In 14 days, Andrew Cuomo will be out as governor of New York. At that point, Lt. Governor Kathy Hochul will take over, and her first order of business undoubtedly will be preparing a successful campaign to secure the gig more permanently via the November 2022 election.

This sudden change necessarily affects the negotiations between the Bills and county and state officials for a new stadium. The Bills want plenty of public money and they want to move quickly, given that the current lease expires in 2023. Hochul will need to assess whether and to what extent a major financial commitment to the only NFL team that actually plays in New York will affect her interests in a statewide election.
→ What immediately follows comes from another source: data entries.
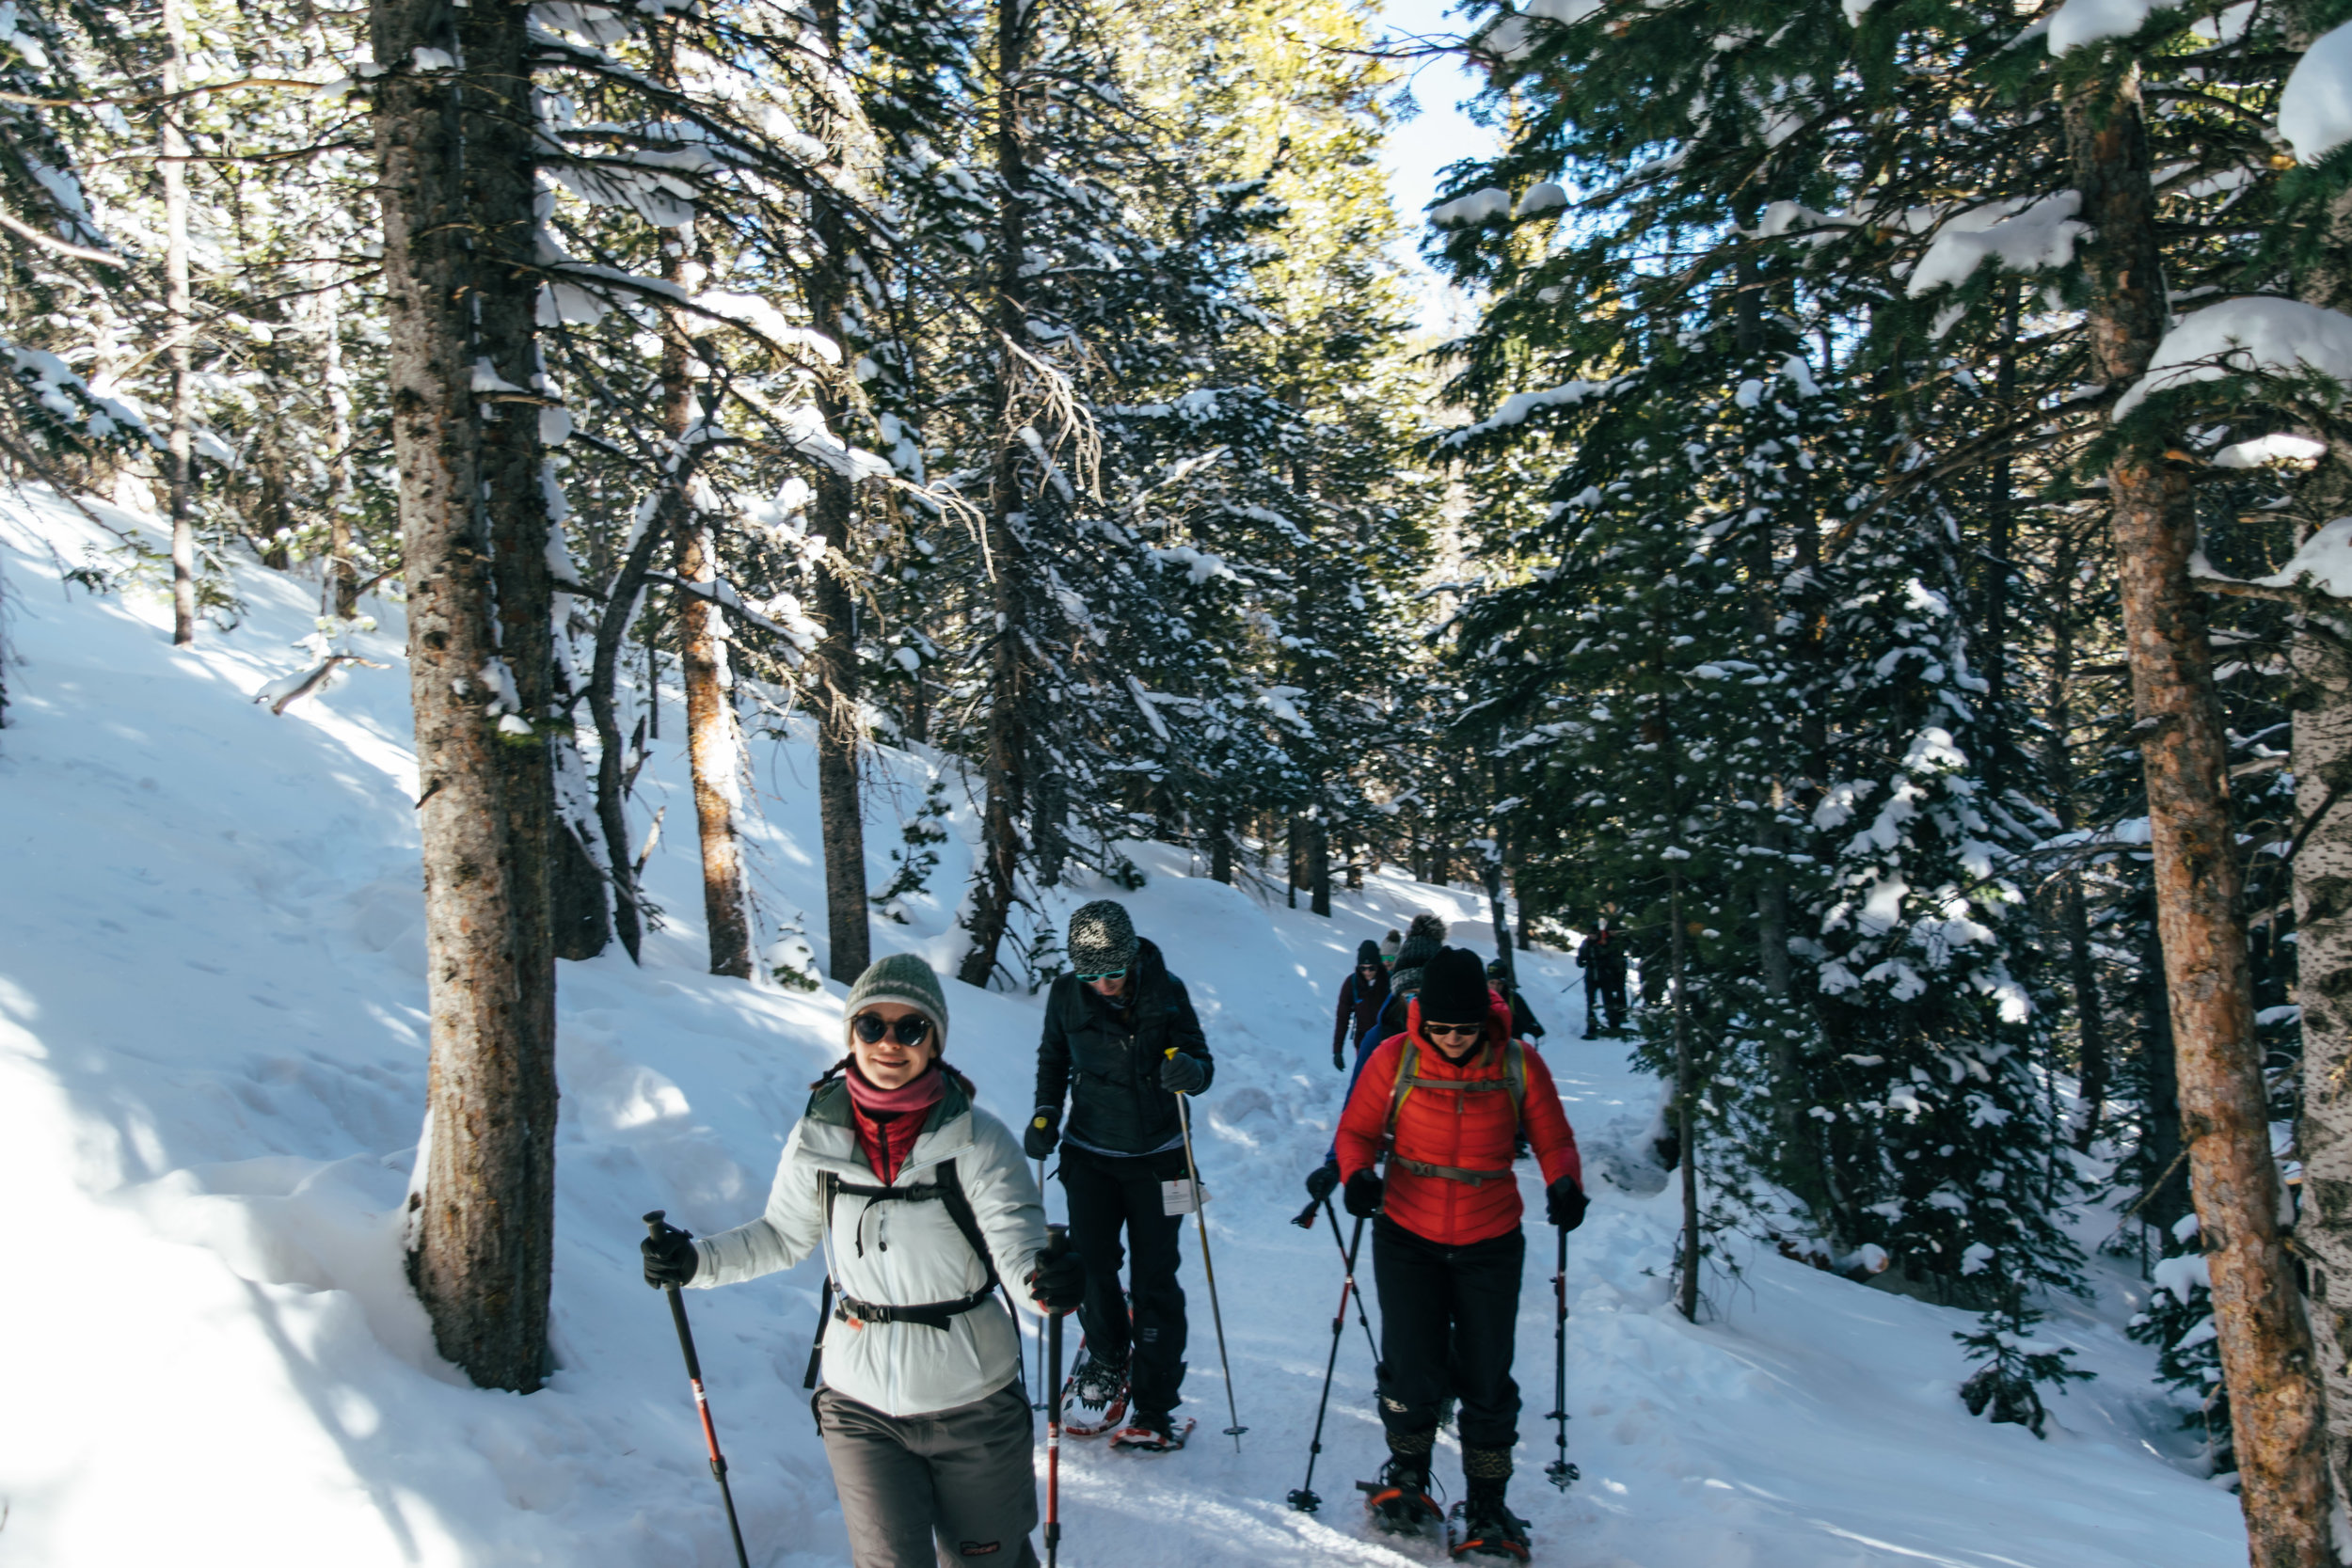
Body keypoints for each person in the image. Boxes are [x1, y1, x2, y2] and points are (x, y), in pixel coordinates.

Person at [639, 954, 1087, 1568]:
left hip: (973, 1401)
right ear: (851, 1034)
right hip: (859, 1406)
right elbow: (781, 1235)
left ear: (935, 1041)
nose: (889, 1043)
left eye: (911, 1028)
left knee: (989, 1561)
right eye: (872, 1025)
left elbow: (1018, 1248)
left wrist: (1047, 1282)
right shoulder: (818, 1136)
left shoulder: (978, 1140)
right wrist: (694, 1262)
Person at [1337, 947, 1587, 1560]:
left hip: (1490, 1238)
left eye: (1465, 1027)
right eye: (1442, 1026)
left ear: (1485, 1019)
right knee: (1410, 1363)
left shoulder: (1518, 1062)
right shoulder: (1395, 1057)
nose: (1452, 1038)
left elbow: (1554, 1137)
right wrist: (1357, 1175)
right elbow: (1357, 1131)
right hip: (1407, 1232)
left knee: (1486, 1374)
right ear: (1423, 1018)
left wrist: (1564, 1183)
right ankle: (1408, 1471)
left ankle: (1486, 1501)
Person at [1024, 899, 1215, 1451]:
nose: (1103, 985)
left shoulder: (1167, 990)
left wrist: (1190, 1072)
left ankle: (1156, 1404)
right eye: (1091, 975)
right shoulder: (1066, 995)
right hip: (1090, 1154)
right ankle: (1107, 1358)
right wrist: (1045, 1114)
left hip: (1163, 1158)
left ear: (1130, 957)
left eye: (1112, 971)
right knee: (1091, 1265)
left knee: (1157, 1277)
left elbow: (1203, 1064)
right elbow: (1053, 1060)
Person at [1332, 939, 1392, 1070]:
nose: (1367, 972)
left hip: (1387, 1043)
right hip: (1363, 1043)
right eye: (1363, 968)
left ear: (1378, 965)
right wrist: (1337, 1051)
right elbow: (1342, 1018)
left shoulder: (1389, 981)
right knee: (1365, 1078)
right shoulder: (1352, 984)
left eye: (1372, 968)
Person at [1577, 920, 1629, 1037]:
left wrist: (1605, 963)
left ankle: (1614, 1026)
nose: (1591, 936)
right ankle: (1591, 1029)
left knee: (1608, 1001)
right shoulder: (1585, 944)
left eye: (1593, 934)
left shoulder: (1605, 943)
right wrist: (1581, 962)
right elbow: (1580, 959)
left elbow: (1613, 958)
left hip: (1605, 976)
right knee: (1591, 1003)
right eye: (1590, 934)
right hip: (1590, 977)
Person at [1486, 958, 1546, 1041]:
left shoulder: (1513, 999)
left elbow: (1534, 1027)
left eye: (1499, 983)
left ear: (1504, 984)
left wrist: (1530, 1036)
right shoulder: (1480, 999)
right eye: (1492, 982)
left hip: (1511, 1045)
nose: (1495, 987)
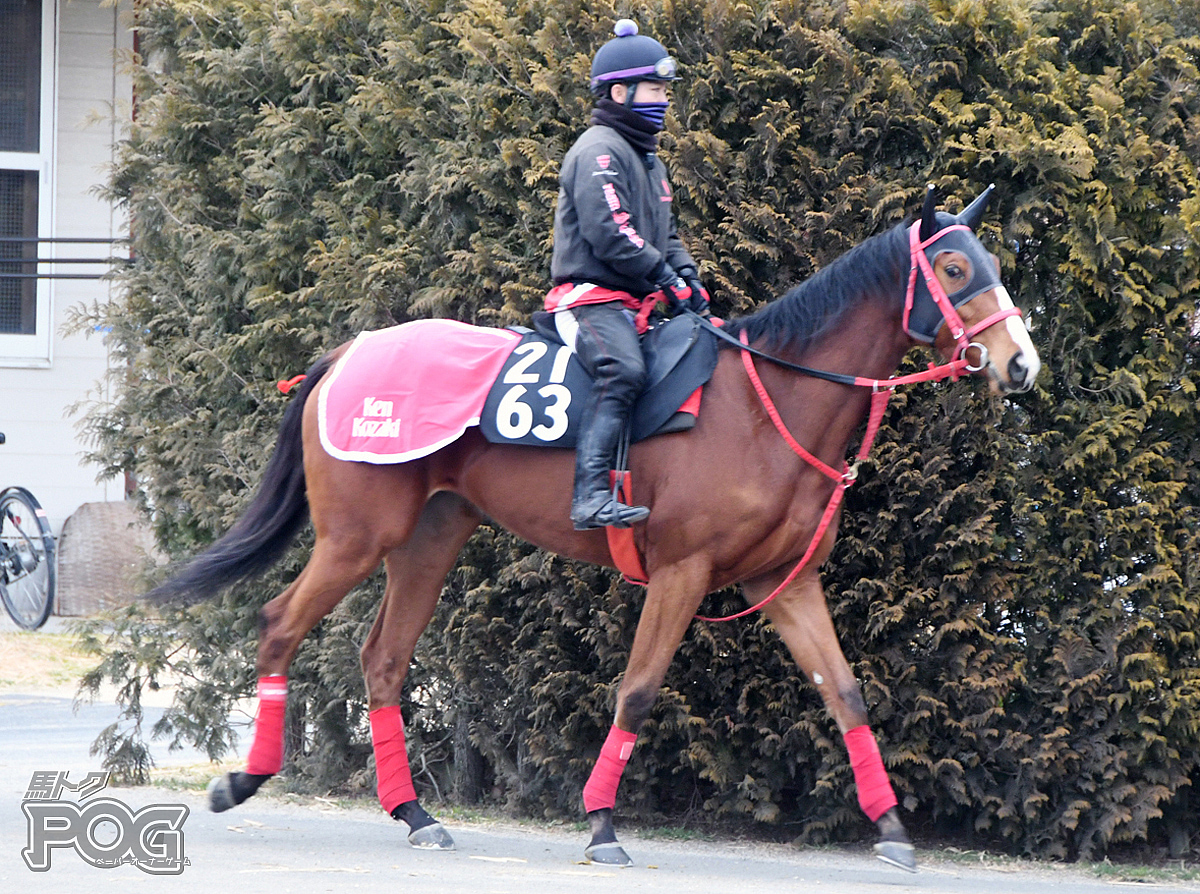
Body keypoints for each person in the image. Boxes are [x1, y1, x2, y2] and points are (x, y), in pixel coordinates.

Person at [546, 19, 710, 531]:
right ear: (620, 92)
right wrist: (663, 275)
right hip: (588, 301)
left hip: (630, 303)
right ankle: (591, 496)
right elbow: (611, 233)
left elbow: (665, 233)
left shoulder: (650, 162)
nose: (664, 100)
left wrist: (686, 275)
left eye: (665, 91)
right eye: (655, 89)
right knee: (624, 371)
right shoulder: (598, 150)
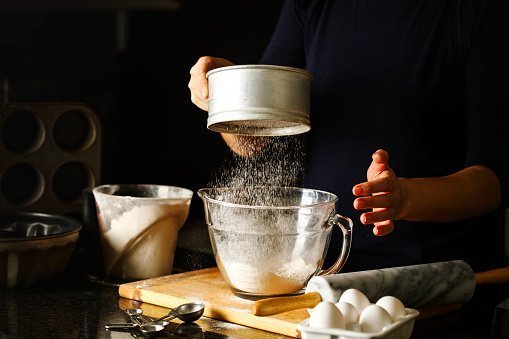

If she moves to strike a deal too quickly (and if the deal is viewed as too favorable to the billionaires who own the team), it could be used against her in the Democratic primary. Then again, whatever she does will be used against her by opponents. Move too quickly, move too slowly, give too much, don’t give enough. Anything and everything to get people to vote for someone other than the interim incumbent.

The challenge for the Bills becomes finding a way to entice her to do a deal that’s favorable to the team without exposing her to political peril. And it will be important to get everything wrapped up and concluded before the election, in order to prevent a possible replacement from undoing whatever Hochul happens to do.

Last week, before the final dominoes that resulted in Cuomo leaving office began to fall, Hochul (a Buffalo native) said this: “The numbers are not going to be discussed today. They’re unknown at this point because we’re just having preliminary conversations. But let the fans know we’re very excited about the upcoming season. And we expect the Bills will be here a very long time.”

In other words, the state will take all reasonable steps aimed at keeping the team in Buffalo. If the owners reject the deal and/or ultimately find a better deal elsewhere and take it, that will be on them not the politicians.

It therefore wouldn’t be all that difficult to spin a decision by the Bills to reject the best offer of public money. It becomes trickier if Hochul and the state/county collaboration will get the team what it wants or something close to it, especially at a time when the public mood is decisively against public money for rich private interests.

Of course, it’s entirely possible that the notion that the Bills want a stadium fully funded by taxpayer money is a deliberate moonshot that was intentionally leaked so that, if/when the final number lands in the area of 40-50 percent, Hochul will look like a hero -- and that, in turn, she’ll have a major feather in her cap as she tries to parlay a short-term stint into an official four-year term.